↓↓↓
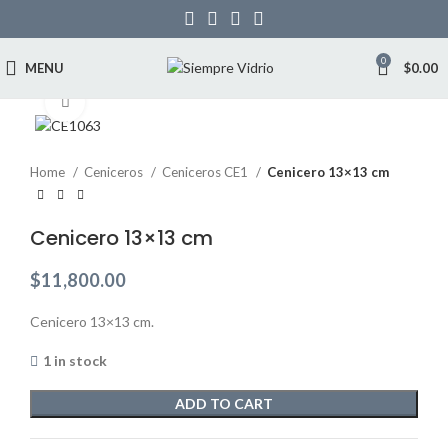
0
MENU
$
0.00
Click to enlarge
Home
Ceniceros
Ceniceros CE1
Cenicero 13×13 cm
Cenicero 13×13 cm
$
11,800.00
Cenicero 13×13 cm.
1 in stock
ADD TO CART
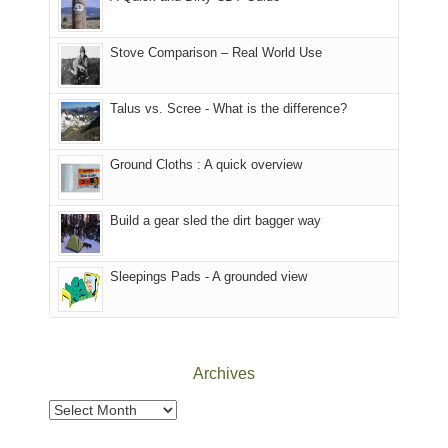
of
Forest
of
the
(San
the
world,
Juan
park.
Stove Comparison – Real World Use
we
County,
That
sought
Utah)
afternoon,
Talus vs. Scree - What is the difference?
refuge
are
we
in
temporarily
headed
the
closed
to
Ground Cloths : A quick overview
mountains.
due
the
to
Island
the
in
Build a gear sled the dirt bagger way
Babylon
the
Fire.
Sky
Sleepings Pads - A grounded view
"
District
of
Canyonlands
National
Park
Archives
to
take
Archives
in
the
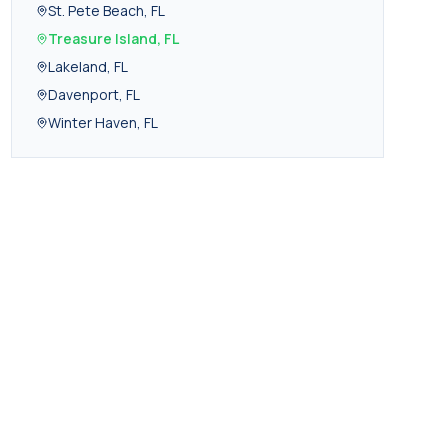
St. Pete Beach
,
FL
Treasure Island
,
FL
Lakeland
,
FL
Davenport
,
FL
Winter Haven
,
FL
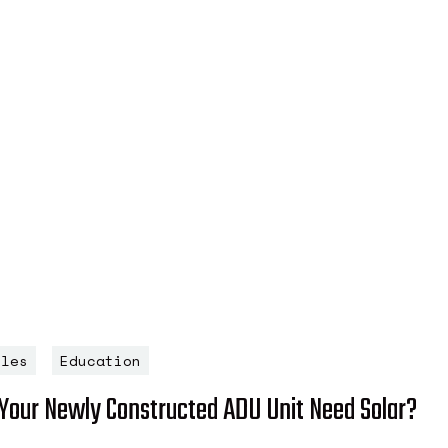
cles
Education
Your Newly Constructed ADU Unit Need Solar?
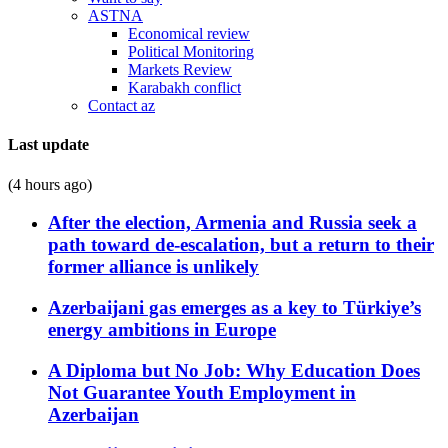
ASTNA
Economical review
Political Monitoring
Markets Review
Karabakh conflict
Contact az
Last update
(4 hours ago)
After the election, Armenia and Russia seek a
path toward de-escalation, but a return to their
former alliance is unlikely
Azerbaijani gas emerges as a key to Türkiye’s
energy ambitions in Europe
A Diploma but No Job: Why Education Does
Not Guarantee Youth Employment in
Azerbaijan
↑↑↑
### Problem to solve
From the first line to the last, output the data exactly, without the pictures.

### Response to this task
0
MENU
$
0.00
Click to enlarge
Home
Ceniceros
Ceniceros CE1
Cenicero 13×13 cm
Cenicero 13×13 cm
$
11,800.00
Cenicero 13×13 cm.
1 in stock
ADD TO CART
of
Forest
of
the
(San
the
world,
Juan
park.
Stove Comparison – Real World Use
we
County,
That
sought
Utah)
afternoon,
Talus vs. Scree - What is the difference?
refuge
are
we
in
temporarily
headed
the
closed
to
Ground Cloths : A quick overview
mountains.
due
the
to
Island
the
in
Build a gear sled the dirt bagger way
Babylon
the
Fire.
Sky
Sleepings Pads - A grounded view
"
District
of
Canyonlands
National
Park
Archives
to
take
Archives
in
the
St. Pete Beach
,
FL
Treasure Island
,
FL
Lakeland
,
FL
Davenport
,
FL
Winter Haven
,
FL
cles
Education
Your Newly Constructed ADU Unit Need Solar?
ASTNA
Economical review
Political Monitoring
Markets Review
Karabakh conflict
Contact az
Last update
(4 hours ago)
After the election, Armenia and Russia seek a
path toward de-escalation, but a return to their
former alliance is unlikely
Azerbaijani gas emerges as a key to Türkiye’s
energy ambitions in Europe
A Diploma but No Job: Why Education Does
Not Guarantee Youth Employment in
Azerbaijan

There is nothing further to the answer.